Textauszug ::
★ ★ ★ ★ ★ ★ ★

Sind Stadionverbote auf bloßen Verdacht hin zulässig? Darüber entscheidet der Bundesgerichtshof am Freitag (30.10.2009). Ob Verbote gewaltbereite Hooligans von den Spielorten fernhalten, bezweifeln Szene-Kenner.

Anpfiff zur "3. Halbzeit": Hooligans vor dem Stadion (Foto: dpa)
Anpfiff zur "3. Halbzeit": Hooligans vor dem StadionBild: dpa

Samstagnachmittag, Heimspiel des geliebten Klubs. Pflichttermin für den eingefleischten Fußball-Fan. Doch was, wenn es am Eingangstor heißt: "Du kommst hier nicht rein"? Stadionverbot - ein Reizwort, ja, die härteste aller möglichen Strafen für einen Fußballfan, meint auch Andreas Paffrath, Fan-Beauftragter von Bundesliga-Tabellenführer Bayer Leverkusen. "Man nimmt ihm etwas weg. Er darf Spiele in der ersten, zweiten, dritten und vierten Liga nicht besuchen und das Gelände des jeweiligen Vereines nicht betreten. Man nimmt ihm da sein Hobby weg, auch seinen Freundeskreis im Fanclub, in der Ultrabewegung. Er ist dann nicht mehr mit dabei."

Andreas Paffrath, Fan-Beauftragter von LeverkusenBild: Bayer 04 Leverkusen

Paffrath muss es wissen, denn er ist seit 21 Jahren die Vertrauensperson für alle Bayer-Fans – auch für die gewaltbereiten. Er kennt seine "Pappenheimer" wie er sagt und meint auch, dass die meisten Stadionverbote berechtigt seien. Das derzeitige Verfahren findet er jedoch ungerecht: "Wegen Einleitung eines Ermittlungsverfahrens wird ein bundesweites Stadionverbot ausgesprochen. Also eine Vorverurteilung. Der Richter hat noch keinem gesagt, du warst das jetzt, aber die Strafe müssen die Leute schon absitzen."

"Ein Eingriff ins Persönlichkeitsrecht"

★ ★ ★ ★ ★ ★ ★

Daten ::
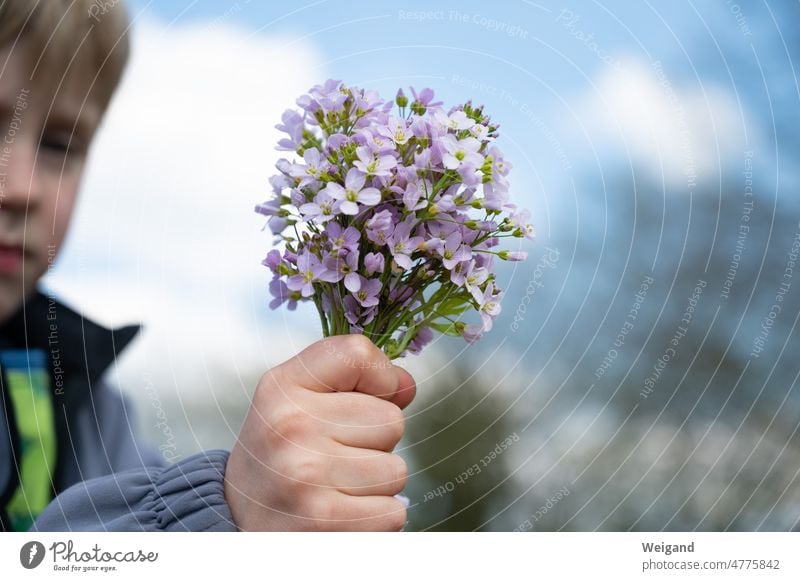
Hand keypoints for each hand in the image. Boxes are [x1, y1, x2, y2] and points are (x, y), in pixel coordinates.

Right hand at [224, 334, 415, 530]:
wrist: (237, 518)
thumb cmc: (283, 450)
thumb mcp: (300, 398)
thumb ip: (356, 379)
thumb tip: (407, 386)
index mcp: (283, 387)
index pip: (358, 354)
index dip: (379, 378)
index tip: (360, 398)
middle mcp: (290, 425)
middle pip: (391, 420)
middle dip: (376, 442)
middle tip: (337, 455)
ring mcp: (305, 475)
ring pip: (396, 471)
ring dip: (377, 484)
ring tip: (337, 486)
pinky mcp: (323, 522)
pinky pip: (393, 513)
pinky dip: (377, 518)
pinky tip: (342, 514)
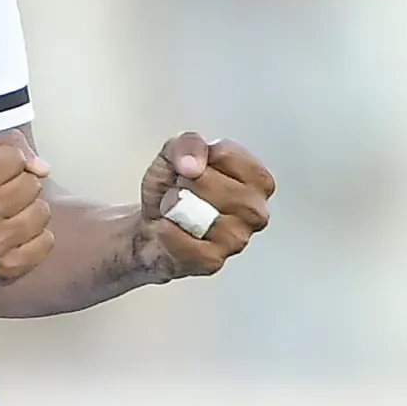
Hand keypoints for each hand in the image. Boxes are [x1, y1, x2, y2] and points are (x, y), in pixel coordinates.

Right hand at [0, 137, 54, 295]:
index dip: (7, 163)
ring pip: (42, 212)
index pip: (15, 158)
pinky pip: (46, 241)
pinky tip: (12, 238)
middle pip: (32, 184)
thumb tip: (43, 168)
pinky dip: (34, 238)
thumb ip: (3, 144)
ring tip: (4, 218)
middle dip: (18, 186)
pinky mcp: (5, 271)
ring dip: (28, 212)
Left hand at [132, 133, 272, 282]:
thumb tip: (193, 165)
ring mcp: (238, 239)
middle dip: (185, 183)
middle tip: (179, 190)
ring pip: (202, 215)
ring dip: (176, 208)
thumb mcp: (175, 153)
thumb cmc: (173, 190)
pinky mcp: (214, 261)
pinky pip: (187, 244)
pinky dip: (168, 232)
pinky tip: (168, 229)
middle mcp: (256, 211)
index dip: (198, 158)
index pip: (226, 155)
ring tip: (176, 211)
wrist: (150, 227)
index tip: (192, 167)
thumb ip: (187, 144)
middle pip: (211, 184)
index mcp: (256, 179)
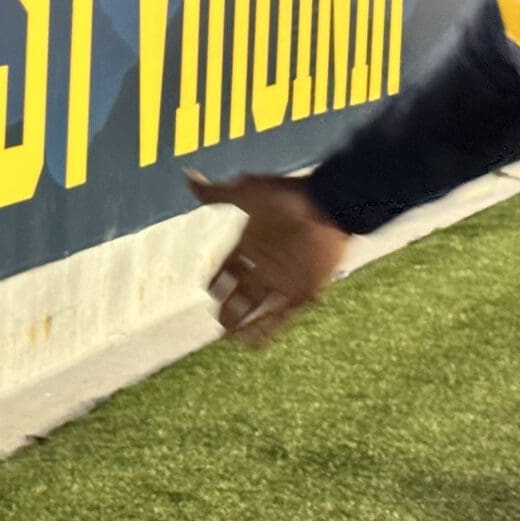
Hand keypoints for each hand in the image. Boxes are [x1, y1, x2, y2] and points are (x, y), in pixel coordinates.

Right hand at [190, 171, 347, 346]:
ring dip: (243, 323)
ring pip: (256, 308)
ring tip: (229, 336)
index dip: (215, 280)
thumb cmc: (289, 196)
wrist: (331, 204)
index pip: (224, 269)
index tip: (207, 289)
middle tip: (217, 319)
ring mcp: (282, 278)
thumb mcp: (249, 194)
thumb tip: (188, 177)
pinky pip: (281, 316)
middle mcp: (263, 264)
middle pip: (238, 292)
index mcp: (248, 244)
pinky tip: (254, 343)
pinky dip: (267, 330)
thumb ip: (217, 194)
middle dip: (226, 307)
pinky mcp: (302, 290)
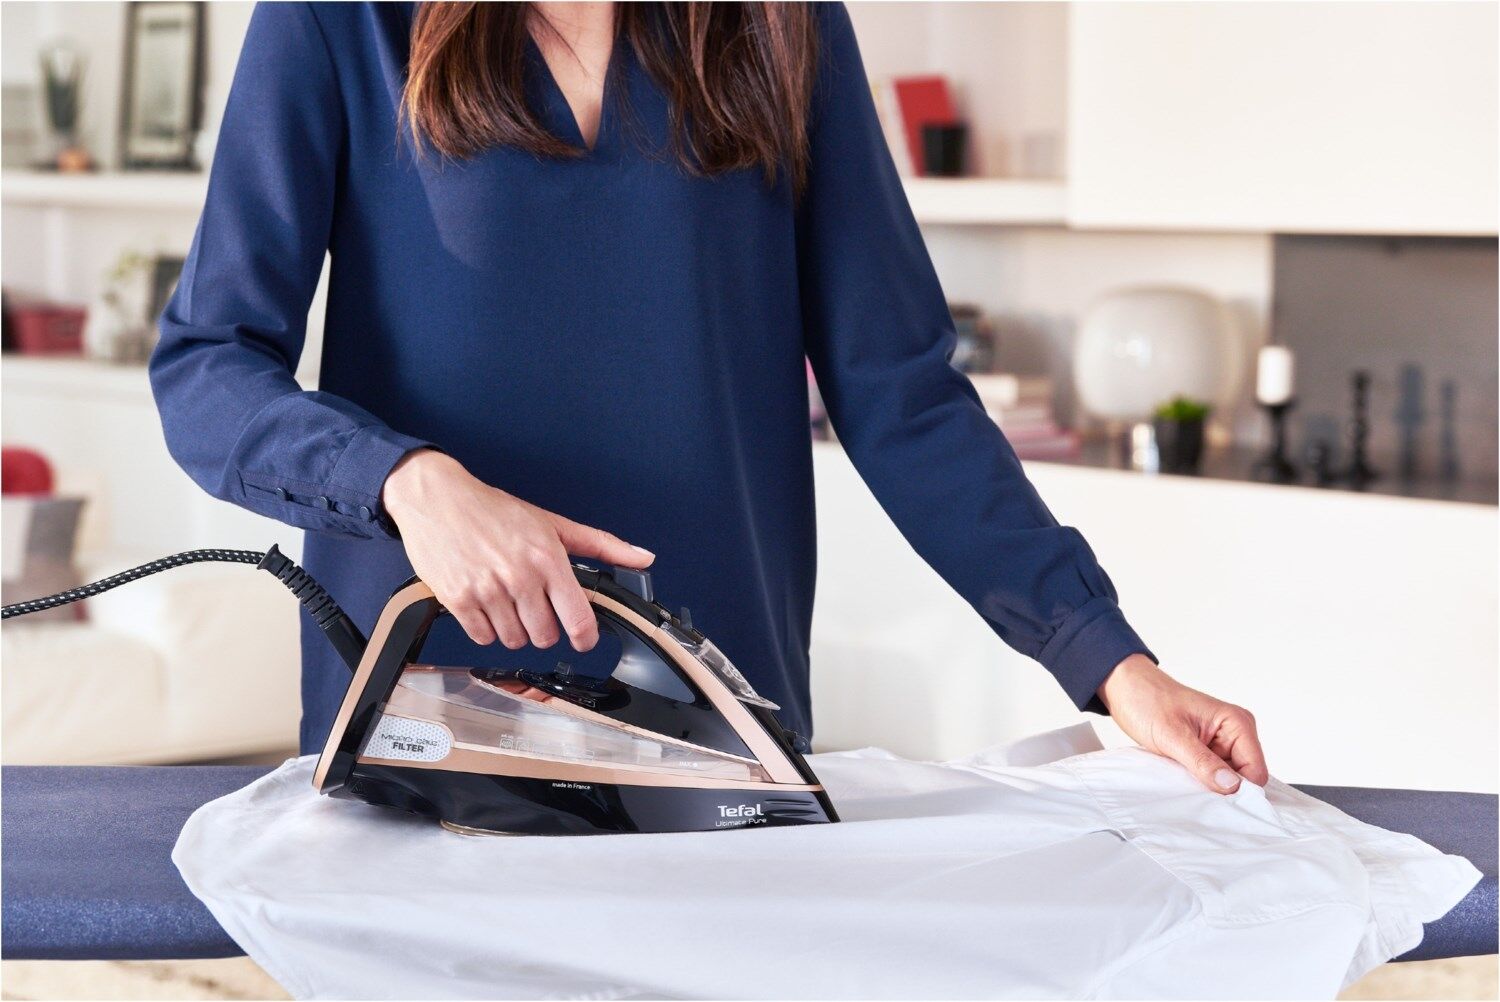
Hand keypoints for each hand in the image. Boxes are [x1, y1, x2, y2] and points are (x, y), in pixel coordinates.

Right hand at [381, 449, 653, 650]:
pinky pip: (482, 638)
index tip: (583, 638)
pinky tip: (486, 605)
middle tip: (533, 605)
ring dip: (514, 629)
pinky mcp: (458, 600)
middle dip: (543, 627)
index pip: (578, 619)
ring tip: (507, 601)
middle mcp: (519, 577)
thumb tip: (644, 558)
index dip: (585, 637)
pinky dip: (486, 629)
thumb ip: (602, 546)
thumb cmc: (494, 510)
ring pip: (513, 641)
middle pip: (545, 637)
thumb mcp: (553, 523)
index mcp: (548, 559)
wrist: (437, 498)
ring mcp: (487, 591)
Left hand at [1097, 654, 1267, 794]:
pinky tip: (1185, 780)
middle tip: (1197, 794)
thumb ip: (1203, 763)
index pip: (1255, 770)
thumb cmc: (1148, 701)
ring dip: (1211, 786)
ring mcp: (1222, 742)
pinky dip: (1201, 781)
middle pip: (1245, 777)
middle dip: (1225, 790)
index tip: (1219, 803)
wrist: (1127, 690)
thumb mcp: (1173, 736)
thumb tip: (1232, 786)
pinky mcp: (1207, 750)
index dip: (1241, 790)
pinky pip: (1213, 774)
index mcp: (1237, 723)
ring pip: (1229, 779)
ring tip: (1186, 782)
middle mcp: (1236, 733)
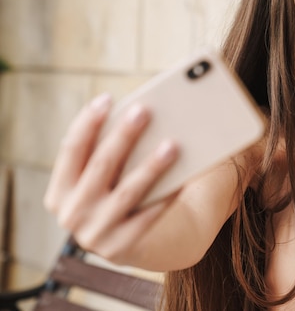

★ ★ ★ ★ ★ ★ ★

Zu bearbeitende Aufgaben ::
[1] Welche Ligen darf ein Fan mit Stadionverbot laut Textauszug nicht besuchen? Nenne alle.
[2] Gib den Abschnitt des Textauszugs zwischen "Sind Stadionverbote auf" und "fernhalten, bezweifeln Szene-Kenner." einschließlich wortgetreu wieder.

Ergebnisse ::
[1] erste Liga, zweite Liga, dritte Liga, vierte Liga

[2]
Sind Stadionverbote auf bloßen Verdacht hin zulässig? Darüber entscheidet der Bundesgerichtshof am Freitag (30.10.2009). Ob Verbote gewaltbereite Hooligans von den Spielorten fernhalten, bezweifeln Szene-Kenner.